We stare at each other, the way a cat and mouse stare at each other just before one of them gets eaten.
I have a strong suspicion it’s going to be me.
“Annabel,” I say, steadying myself against the wall with a terrified hand. “Before you say anything, I can explain …”
“What are you doing out of your room?”
I blink. “What?”
“I told you, Harriet,” Annabel sighs. “You’re to stay in your bedroom. You’re grounded. That doesn’t mean waiting until I go out and then running around the house like an escaped gerbil.”
Apparently the brain generates between ten and twenty-three watts of power, which is enough energy to power a normal-sized light bulb. At this precise moment, mine wouldn’t even fuel a single Christmas tree light.
“Uh?”
“Go back to your room,” Annabel says tiredly. “I’ll bring up whatever it is you think you need.”
“OK …” I frown and start backing up the remaining stairs. “Sorry.”

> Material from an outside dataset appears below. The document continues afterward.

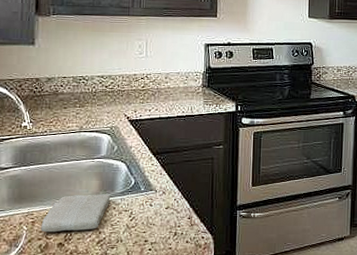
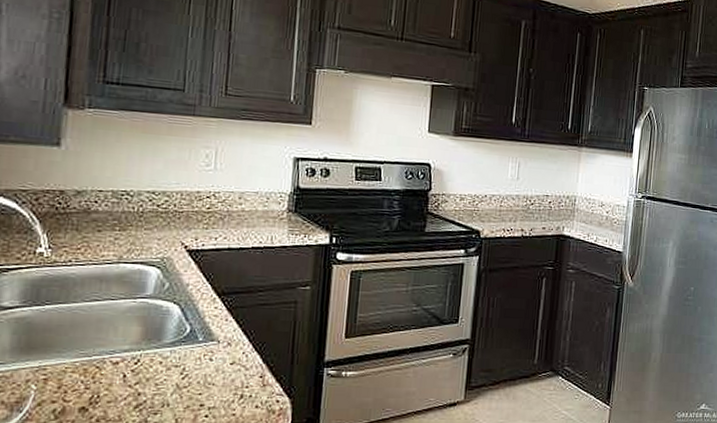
washcloth: present [41,194,111,233] -> none [56,344,157,393]

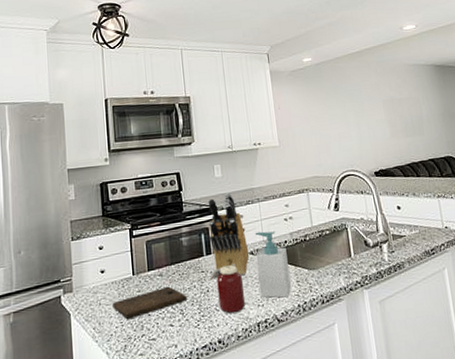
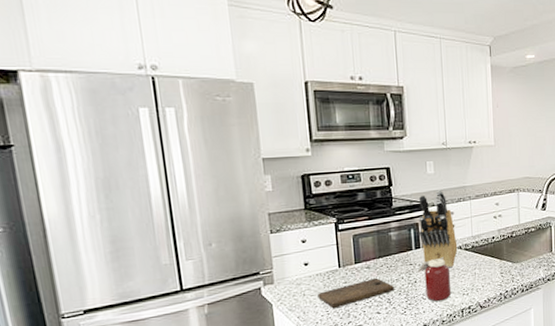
soap bottle: present [255,231,291,298] -> none [464,228,495,288]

What the sugar cookies is going on? I’ve been gone all day. How did Annabel not notice?
I push open my bedroom door and stare at Miss Hall, sitting calmly on the armchair in the corner.

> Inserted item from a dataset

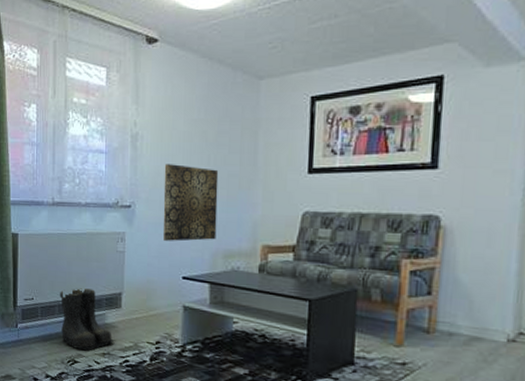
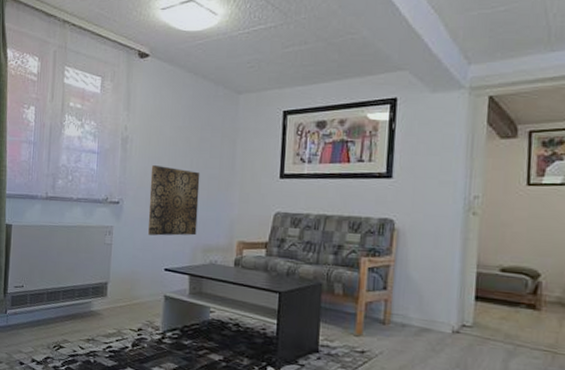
boots: present [59,288,115,351] -> none [48,277,99,337]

“Umm,” I say, and start backing out again.
Then I stop.
I can either stay here and get ripped apart by a six-foot-two woman wearing Gore-Tex, or I can go downstairs and get ripped apart by a lawyer instead.
Neither are an experience I’m totally keen on testing out.
“Harry,” Miss Hall says, lifting her eyebrows. “How nice to see you.”
I look around the bedroom. Maybe if I quickly grab the lobster heels from their gift bag I can use them to pinch her into submission. Except … I appear to have left the bag behind.
Figures.
“I can explain,” I say for the second time in under a minute, even though I have literally no idea how.
“I don’t see why,” Miss Hall says sharply. “If you don’t want an education, it is not my job to force you.”
My eyes open wide. “But—”
She holds an enormous hand up. “Yesterday, I was sent home without pay. That will not happen again. If your parents do not run a tight ship, that is their problem, not mine. As long as my wages keep coming in, you can do what you like.”